6日後の1月31日は“東洋の巨人”としてマット界に君臨したジャイアント馬場(本名・馬場正平)さんの13回目の命日だ。もし馬場さんが生きていたらおとといで74歳になっていた。
 最近は馬場さんが元巨人の投手だったことを知る者も少なくなってきた。新潟の三条実高を中退して巨人に入団したのが55年。以来、5年間、巨人に在籍した。馬場さんというと「野球で失敗してプロレスに転向した人」というイメージが強い。あらまし、そうなのだが、データを調べていくうちに馬場さんの別の姿が浮かび上がってくる。

 通算防御率1.29。1軍でわずか7イニングしか投げていないとはいえ、この記録は見事である。2軍では3年連続で最優秀投手になっている。2軍でこれだけの実績を残しながら1軍での登板機会に恵まれなかったのは、当時の巨人が第2期黄金時代を謳歌しており、別所毅彦、大友工、堀内庄、安原達佳、藤田元司ら投手陣が充実しきっていたからだ。馬場さんがもう少し前か後に生まれるか、他のチームに入っていたら、もっと違った野球人生を歩んでいたに違いない。そうなれば“東洋の巨人”も誕生していなかったことになる。なるほど人生の禍福はあざなえる縄のごとし、である。

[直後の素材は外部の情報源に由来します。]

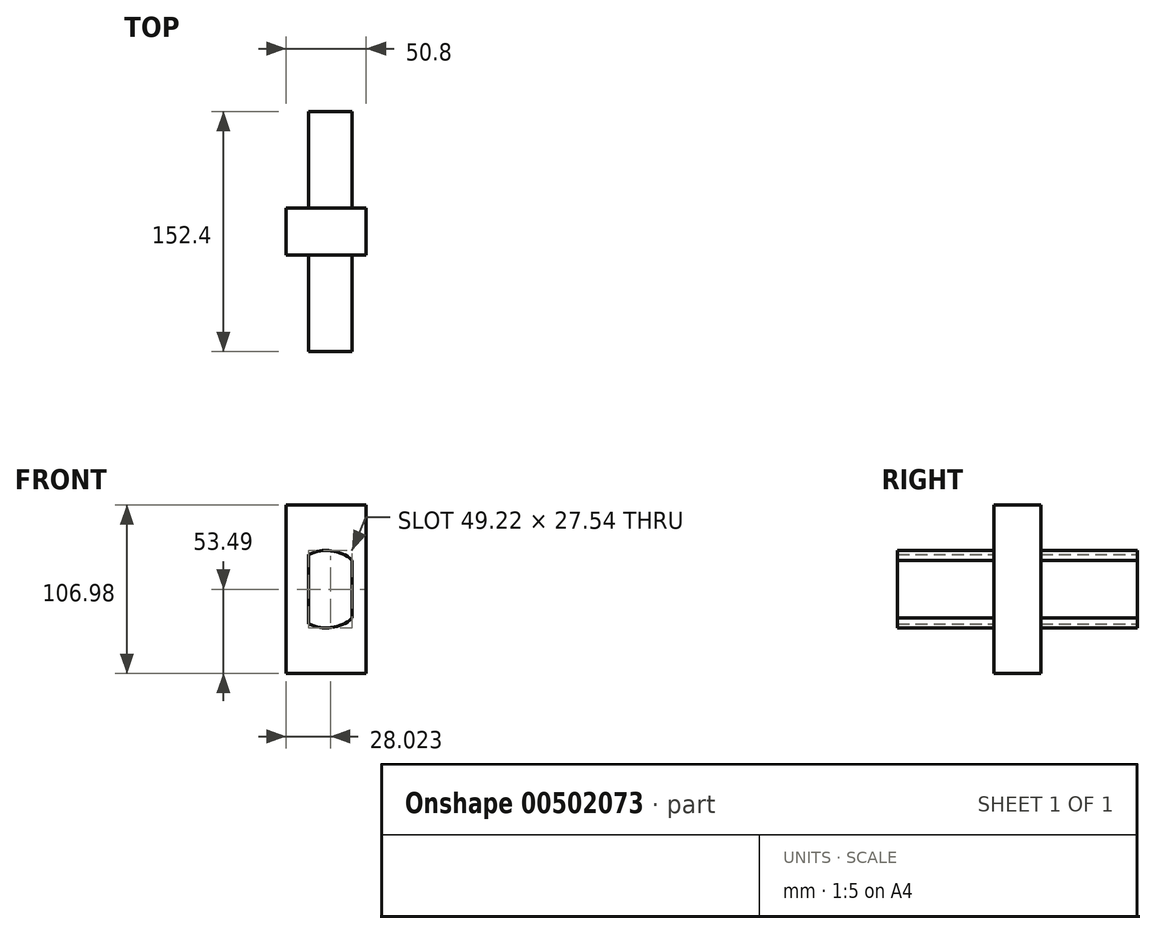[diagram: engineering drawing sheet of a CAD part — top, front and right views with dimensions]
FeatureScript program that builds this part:
annotation { "Feature Type Name" : "Feature", "Feature Type Description" : "" }
export const myFeature = defineFeature(function(context is Context, id is Id, definition is map)
    precondition{}
    {
        {
            var Q0;
            Q0=qCreatedBy(makeId("Front.planeOp"),FACE);
            var sketch = newSketch(context, id + "F0", { "sketchPlane" : qUnion([Q0])});
            skCircle(sketch, "E0", {"center": v(0, 0) * mm, "radius": 24.62 * mm});
            skLineSegment(sketch, "E1.bottom", {"start": v(16.4, -42.3) * mm, "end": v(-11.15, -42.3) * mm});
            skLineSegment(sketch, "E1.top", {"start": v(16.4, 42.3) * mm, "end": v(-11.15, 42.3) * mm});
            skLineSegment(sketch, "E1.left", {"start": v(16.4, -42.3) * mm, "end": v(16.4, 42.3) * mm});
            skLineSegment(sketch, "E1.right", {"start": v(-11.15, -42.3) * mm, "end": v(-11.15, 42.3) * mm});
            skPoint(sketch, "E1.middle", {"position": v(2.62, 0) * mm});
            skSolve(sketch);
        }
        {
            var Q0;
            {var subQ0=sQuery(id+"F0.wireOp",EDGE,"E1.right");var subQ1=sQuery(id+"F0.wireOp",EDGE,"E0");var subQ2=makeQuery(id+"F0.imprint","INTERSECT",VERTEX,{"disambiguationData":[OD(0.0)],"derivedFrom":[subQ1,subQ0]});Q0=makeQuery(id+"F0.imprint","IMPRINT",FACE,{"disambiguationData":[TD([[makeQuery(id+"F0.imprint","IMPRINT",EDGE,{"disambiguationData":[TD([[subQ2,-1.0]])],"derivedFrom":subQ1}),1.0]])]});}
            var Q1;
            {var subQ0=sQuery(id+"F0.wireOp",EDGE,"E1.left");var subQ1=sQuery(id+"F0.wireOp",EDGE,"E0");var subQ2=makeQuery(id+"F0.imprint","INTERSECT",VERTEX,{"disambiguationData":[OD(0.0)],"derivedFrom":[subQ1,subQ0]});Q1=makeQuery(id+"F0.imprint","IMPRINT",FACE,{"disambiguationData":[TD([[makeQuery(id+"F0.imprint","IMPRINT",EDGE,{"disambiguationData":[TD([[subQ2,1.0]])],"derivedFrom":subQ1}),1.0]])]});}
            extrude(context, id + "F1", {"entities" : qUnion([Q0, Q1]), "endBound" : BoundingType.SYMMETRIC, "depth" : 152.4 * mm});
        }
        {
            var Q0;
            Q0=qCreatedBy(makeId("Right.planeOp"),FACE);
            var sketch = newSketch(context, id + "F2", { "sketchPlane" : qUnion([Q0])});
            skLineSegment(sketch, "E2.bottom", {"start": v(-14.89, 53.49) * mm, "end": v(14.89, 53.49) * mm});
            skLineSegment(sketch, "E2.top", {"start": v(-14.89, -53.49) * mm, "end": v(14.89, -53.49) * mm});
            skLineSegment(sketch, "E2.left", {"start": v(-14.89, 53.49) * mm, "end": v(-14.89, -53.49) * mm});
            skLineSegment(sketch, "E2.right", {"start": v(14.89, 53.49) * mm, "end": v(14.89, -53.49) * mm});
            skPoint(sketch, "E2.middle", {"position": v(0, 0) * mm});
            skLineSegment(sketch, "E3", {"start": v(97.6, 0) * mm, "end": v(-96.22, 0) * mm, "construction": true});
            skSolve(sketch);
        }
        {
            var Q0;
            Q0 = qSketchRegion(id + "F2", true);
            extrude(context, id + "F3", {"entities" : qUnion([Q0]), "operationType" : NewBodyOperationType.ADD, "endBound" : BoundingType.SYMMETRIC, "depth" : 50.8 * mm});
        }
    });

 馬場さんの1軍初登板は57年8月25日、甲子園での阪神戦だった。敗色濃厚の8回、いわゆる敗戦処理としてマウンドに上がった。
 最初に対戦した打者は“牛若丸”の異名をとった吉田義男。身長差、約30センチ。「まるで天井からボールが飛んでくるようだった」と吉田は振り返る。「ボールが速い上に重い。しかも角度があり、おまけにコントロールもいいときている。僕は真っすぐを詰まらされてセカンドゴロでした。なんで、こんないいピッチャーが1軍で投げてこないんやろうと不思議に思ったことを覚えています」

 中学生の頃、田舎のテニスコートで馬場さん率いる全日本プロレスの興行を見た。奥まったところに控室があり、サインをもらうため恐る恐る近付くとパーンという乾いた音が聞こえてきた。何だろうと思って振り返ると外の通路で馬場さんと、日本陣営に加わったザ・デストロイヤーがキャッチボールをしていた。“魔王”が捕手役だった。プロレスの世界で成功を収めても、まだ野球への未練があったのではないかと今にして思う。